В крохотной деревушке на Ливане у скромного школьного учителя я обнаружил случайно полный подбор арабских национальных словарей и вообще старой и новой грамматической арабской литературы. Это еще неудивительно, так как учитель был большой любитель и знаток такого рода произведений. Однако гораздо удивительнее, что всю эту литературу он знал наизусть, и, пожалуй, самое удивительное то, что он был слеп от рождения и запомнил все эти книги на слух после прочтения ему раза два. Проверяя его в разных местах по 20-томному словарю „Лисан аль-араб“ (Язык арабов) я впервые ясно понял, как слепой Абу-ль-Аля мог запомнить случайно прослушанное им письмо на неизвестном языке.

Так неожиданно и причудливо переплетались, часто неразрывно, в моих скитаниях по Востоку люди и книги. Но чем дальше шло время, тем больше книги оттесняли людей. Ведь меня на Востоке поглотили не только рукописи; здесь впервые, правда в разбросанных библиотеках, я имел в своем распоряжении все арабские издания за все время от возникновения печати до наших дней, из всех стран Старого и Нового Света. Впервые, наконец, передо мной открывалась здесь вся новая арабская литература, о которой до поездки на Восток я имел более чем смутное представление, а в Европе ее знал, вероятно, только один Мартин Хартманн.

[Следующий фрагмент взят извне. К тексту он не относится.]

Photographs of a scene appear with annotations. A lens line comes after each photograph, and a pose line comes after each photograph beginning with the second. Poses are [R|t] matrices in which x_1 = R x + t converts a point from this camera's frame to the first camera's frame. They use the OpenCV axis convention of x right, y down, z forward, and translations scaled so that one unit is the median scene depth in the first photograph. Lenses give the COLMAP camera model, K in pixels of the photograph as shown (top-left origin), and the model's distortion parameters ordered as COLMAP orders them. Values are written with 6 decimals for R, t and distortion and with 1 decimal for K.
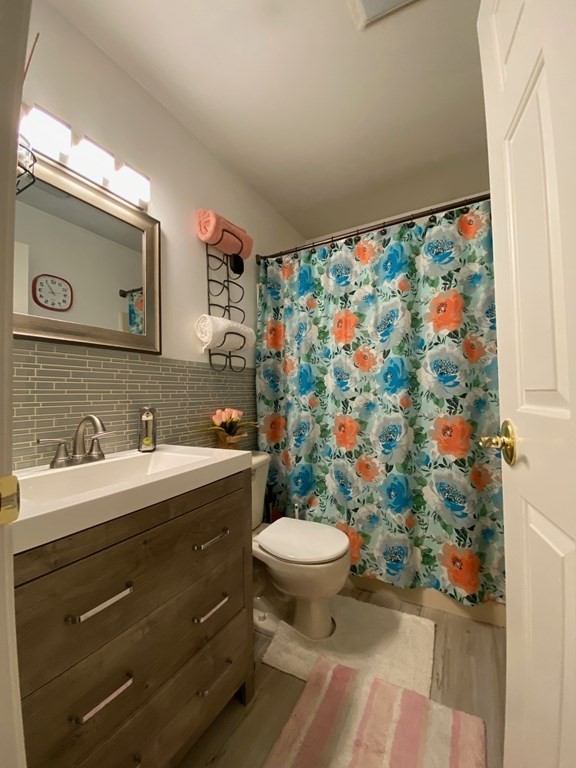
lens RADIAL K [[309.6, 0, 288.8], [0, 309.6, 384.2], [0, 0, 1]] dist [0.023940, -0.022972]
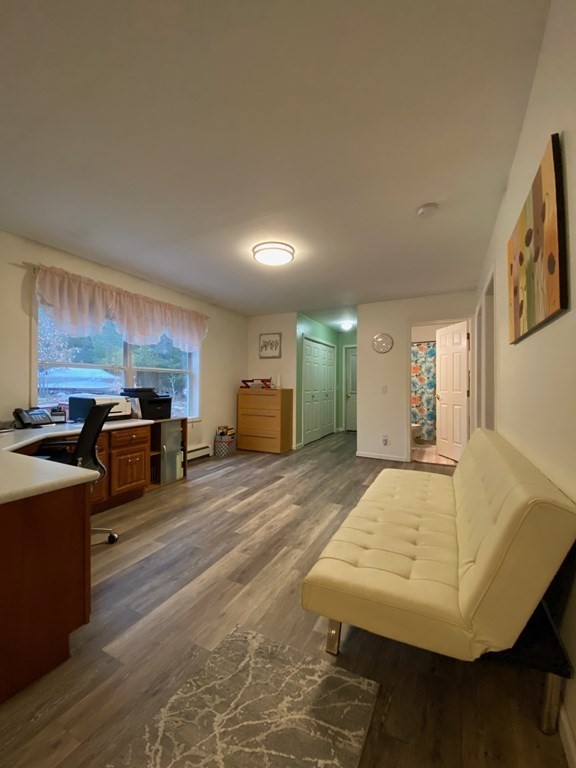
lens RADIAL K [[309.6, 0, 288.8], [0, 309.6, 384.2], [0, 0, 1]] dist [0.023940, -0.022972]
pose [[0.998665, 0.027498, 0.043722, -1.427543], [-0.028049, 0.999534, 0.012028, -0.025950], [-0.043370, -0.013238, 0.998971, -2.477154]]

Книги вводили меня в новый мир и показывали мне людей легче и быстрее, чем это удавалось мне самому с каким-то усилием при непосредственном наблюдении. Понятно, что с книгами я чувствовал себя свободнее, чем с людьми.

Так книги, не первый уже раз в моей жизни, вступили в борьбу с людьми. Победа осталась за ними и победа эта, думалось мне, была окончательной. Жизнь, однако, меня научила, что людей нельзя отделить от книг; книги опять привели меня к людям, и только тогда я понял по-настоящему историю нашей науки.